A new study tied the rise of wildfires in the western United States to increasingly warming temperatures.

Researchers at the University of Wyoming (UW) published the study in the journal Proceedings of the National Academy of Sciences. They found that even an increase in average temperature as small as 0.9 degrees Fahrenheit could heighten the chance of a wildfire in high altitudes exponentially, Climate Central reported.

Funded by the National Science Foundation (NSF), the research pointed to a three-degree-Fahrenheit rise in average temperature in Alaska over the last 50 years that coincided with wildfires growing in frequency and intensity.

"This project demonstrates the significance of historical records in addressing current issues," Thomas Baerwald, the NSF's program director for Geography and Spatial Sciences, said in a press release. "Scientists are working to understand the complex interactions among climate, vegetation, land use, fire and other factors. The insights gained from such relationships in the past can provide new insights for understanding these processes today."

In particular danger of increasing odds of wildfires are mountain ranges like the Rockies.

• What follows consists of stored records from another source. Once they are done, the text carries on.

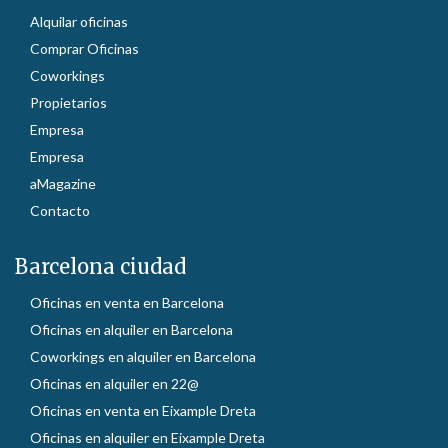
Alquilar oficinas
Comprar Oficinas
Coworkings
Propietarios
Empresa
Empresa
aMagazine
Contacto
Barcelona ciudad
Oficinas en venta en Barcelona
Oficinas en alquiler en Barcelona
Coworkings en alquiler en Barcelona
Oficinas en alquiler en 22@
Oficinas en venta en Eixample Dreta
Oficinas en alquiler en Eixample Dreta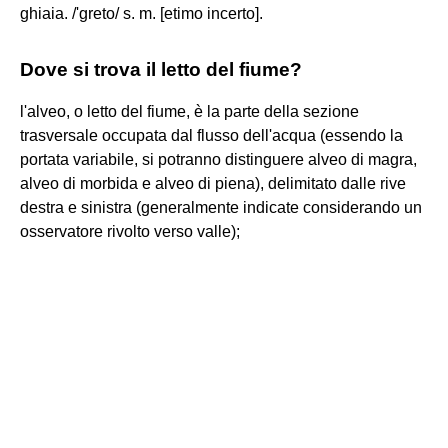
ghiaia. /'greto/ s. m. [etimo incerto].
Dove si trova il letto del fiume?
l'alveo, o letto del fiume, è la parte della sezione
trasversale occupata dal flusso dell'acqua (essendo la
portata variabile, si potranno distinguere alveo di magra,
alveo di morbida e alveo di piena), delimitato dalle rive
destra e sinistra (generalmente indicate considerando un
osservatore rivolto verso valle);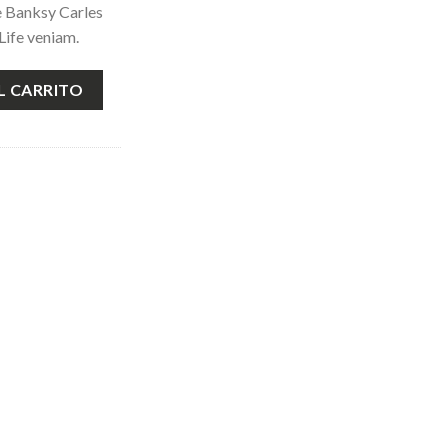
e Banksy Carles
Life veniam.
antidad
L CARRITO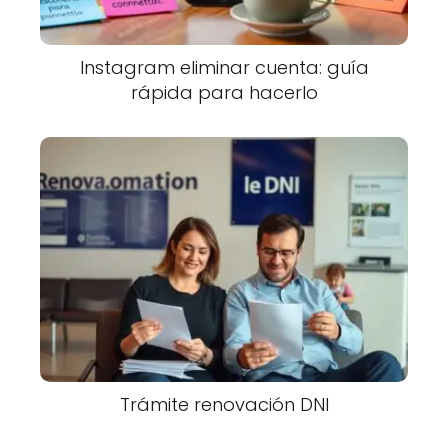
Instagram eliminar cuenta: guía
rápida para hacerlo
Trámite renovación DNI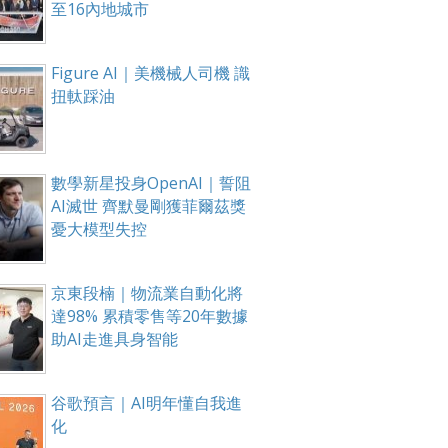
至16內地城市
Figure AI｜美機械人司機 識
扭軚踩油
數學新星投身OpenAI｜誓阻
AI滅世 齊默曼剛獲菲爾茲獎
憂大模型失控
京東段楠｜物流業自動化將
達98% 累積零售等20年數據
助AI走進具身智能
谷歌預言｜AI明年懂自我進
化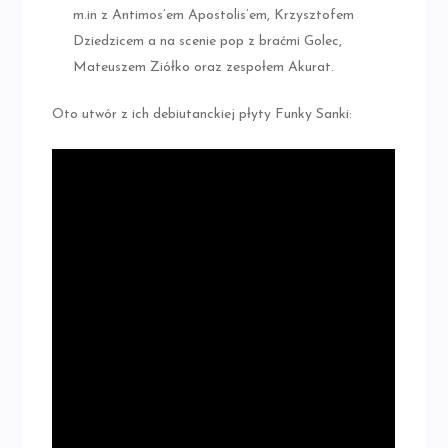
m.in z Antimos’em Apostolis’em, Krzysztofem
Dziedzicem a na scenie pop z braćmi Golec,
Mateuszem Ziółko oraz zespołem Akurat.
Oto utwór z ich debiutanckiej płyty Funky Sanki: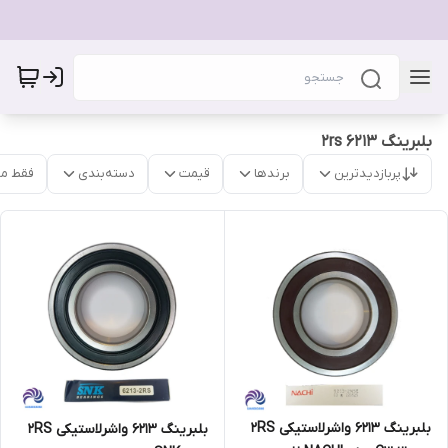
بلبرینگ 6213 2rs
پربازدیدترین
برندها
قیمت
دسته‌بندی
فقط م
بلبرینگ 6213 واشرلاستیکی 2RS
بلبرینگ 6213 واشرلاستیکی 2RS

"When we look into the past for evidence of these large wildfires we only see them one time when temperatures rose about 1°F," study lead author John Calder, a UW Ph.D. candidate, told Climate Central. "Our study then adds more evidence that the recent increase in large wildfires is related to climate change because the only time we see these types of large wildfires in the last 2,000 years is when we had a similar amount of warming.

"We don't know how the other mountain ranges burned in the region, but expanding this study into other mountain ranges is something I would like to do."